Take a Breath (Take #1) - Jaimie Roberts Page 0,141
I thought I would just be polite and go on my way again afterwards, but something held me back. I surprised myself by asking her out.
It’s been almost a month since then, and I’m well on the way to breaking things up with her. I know she isn’t the one for me. The only reason I’m even here now is because she told me all about her daughter, who just acquired her Bachelor’s. Her field of study was criminal justice. I must admit, that piqued my interest. I actually need a new analyst in my department. I haven’t told Stella this because I didn’t want her to just assume that I would give her daughter the job. I needed to meet her first and decide for myself.

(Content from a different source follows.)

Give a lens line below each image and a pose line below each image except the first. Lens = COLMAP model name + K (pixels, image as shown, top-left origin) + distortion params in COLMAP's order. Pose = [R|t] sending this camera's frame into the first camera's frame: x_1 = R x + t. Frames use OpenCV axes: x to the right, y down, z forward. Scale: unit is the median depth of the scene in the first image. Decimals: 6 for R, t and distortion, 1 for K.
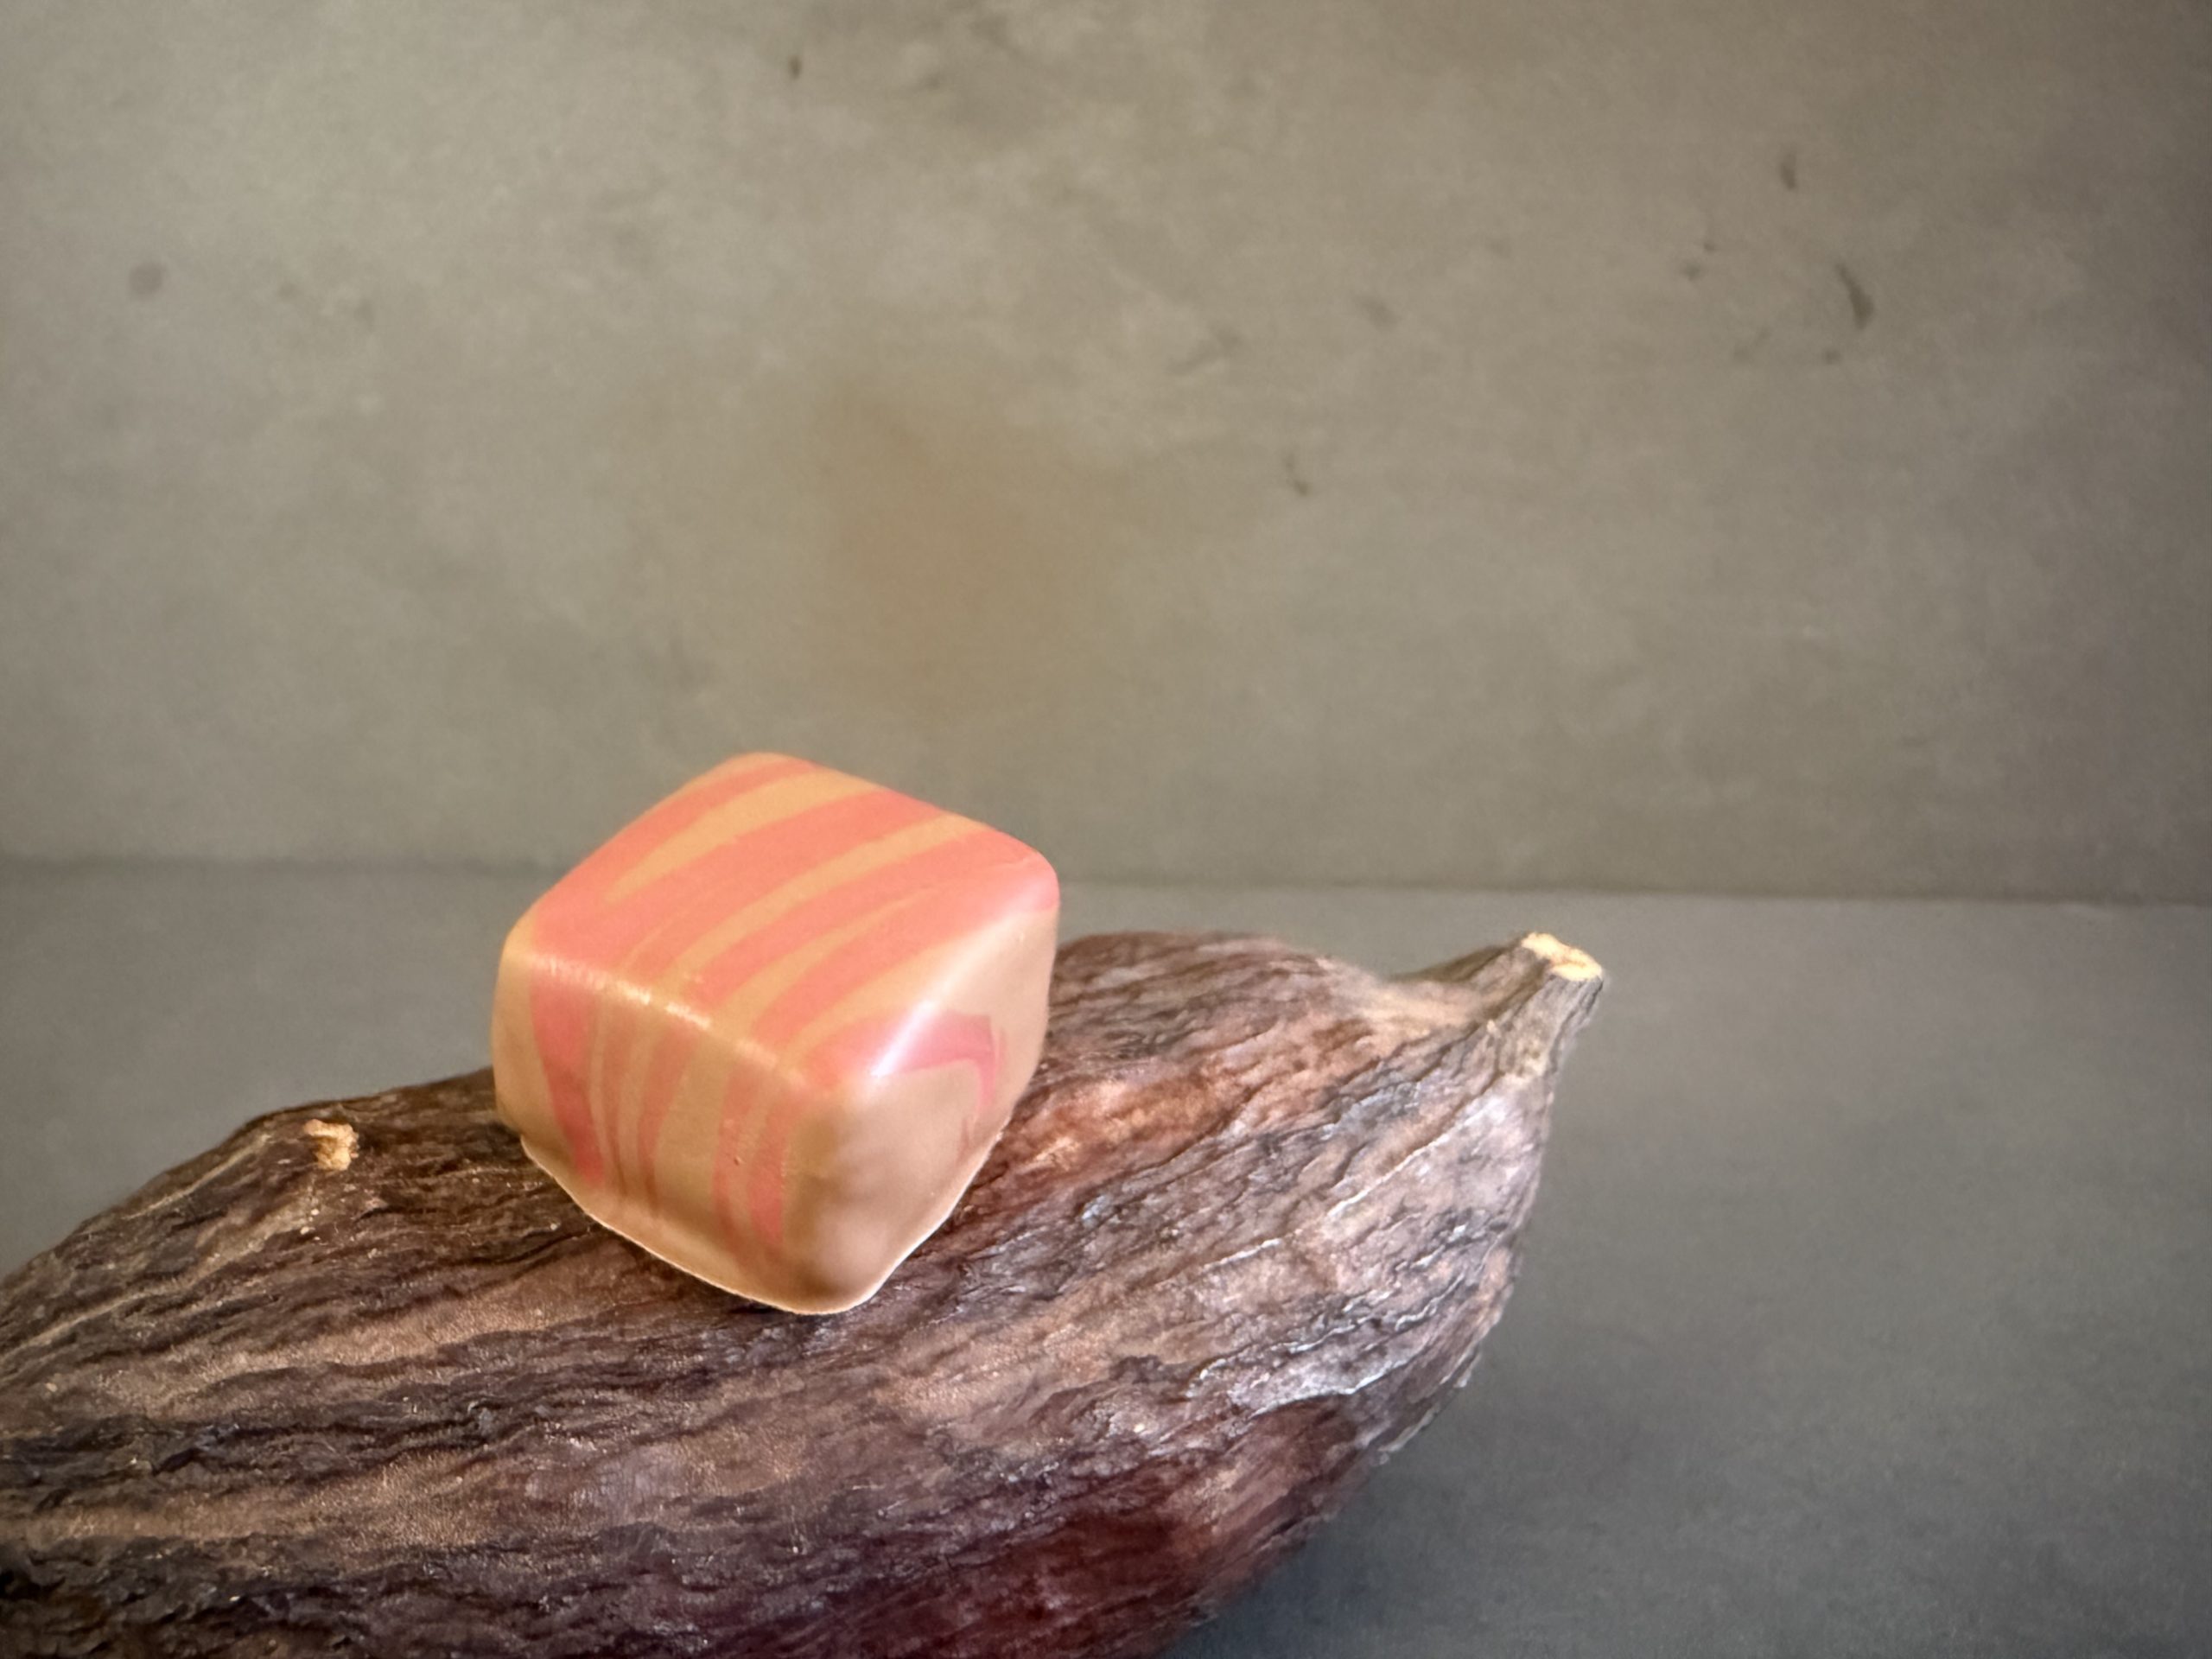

As we sit at a table in La Bistro, a restaurant in Reston, I take in my surroundings. It’s a lovely autumn day, and people are making the most of the lasting sunshine by sitting outside. The tables are full, and laughter erupts as everyone enjoys the atmosphere. I’ve ordered a beer for myself and a glass of wine for Stella while we wait for her daughter to arrive.
I don’t realize I’m even doing it at first, but my foot is anxiously tapping under the table. I’m starting to wonder if she will ever make her presence known. She was supposed to meet us at one, and it’s now five after. This isn’t a good start as first impressions go.
I’m about to ask Stella if she knows when her daughter will be here when she speaks. “Ah, there she is.”
I turn to seek her out, but my breath catches when I see this beautiful young woman striding towards the restaurant. The image of her is burned into my mind. I can’t stop myself from staring. In all my thirty-two years, I have never come across such perfection.
I watch as she virtually dances along the sidewalk. She’s tall with long, silky blonde hair and legs that go on forever. An image of those same legs wrapped around me instantly flashes through my mind. My cock twitches at the thought.
Shit! What’s wrong with me?
As I stare up at her face, I feel a sense of loss because I can’t see her eyes, and I want so desperately to look into them. They’re hiding behind a pair of sunglasses, and I have this sudden urge to stop her in her tracks and gently lift them away from her face. I need to see her eyes. In fact, my frustration seems to seep into every pore of my skin. I feel my skin start to itch violently—daring me to take action … daring me to lift the glasses from the face that I now know will haunt me forever.
She’s wearing a knee-length pencil skirt which accentuates her beautifully rounded hips. The tight-fitting turtleneck sweater she’s wearing curves around her phenomenal breasts. I can tell they are just aching to be touched and caressed.
I’m aching to oblige.
This girl is the most beautiful creature I have ever had the pleasure of seeing. She’s evoking reactions in me that I never thought myself capable of having before this moment.
Sudden hunger erupts within me. I need to touch her and caress her beautiful skin. My own skin feels sensitive, nearly on fire. As I stare, she absent-mindedly places her finger on her lips and proceeds to move it back and forth like she’s deep in thought. My cock comes to life again just from observing that one tiny movement. It’s the sexiest damn thing I have ever fucking seen.
What the fuck is wrong with you, Bennett?
I notice very quickly that I’m not the only one entranced by her beauty. Other men are admiring her presence too. Men either stare at her immediately or notice her out of the corner of their eyes and then look up and start staring. I want to fucking kill them all for daring to even look at her.
My reaction both shocks and frightens the hell out of me. Before I know it, intense anger burns in my stomach and spreads throughout my body. On the heels of this wave of anger, a voice I don’t recognize violently surfaces, shocking me to my very core as it screams, “Mine!”
I almost turn my head to seek out the source of this voice. I briefly wonder where it’s coming from, and then I realize it’s coming from me.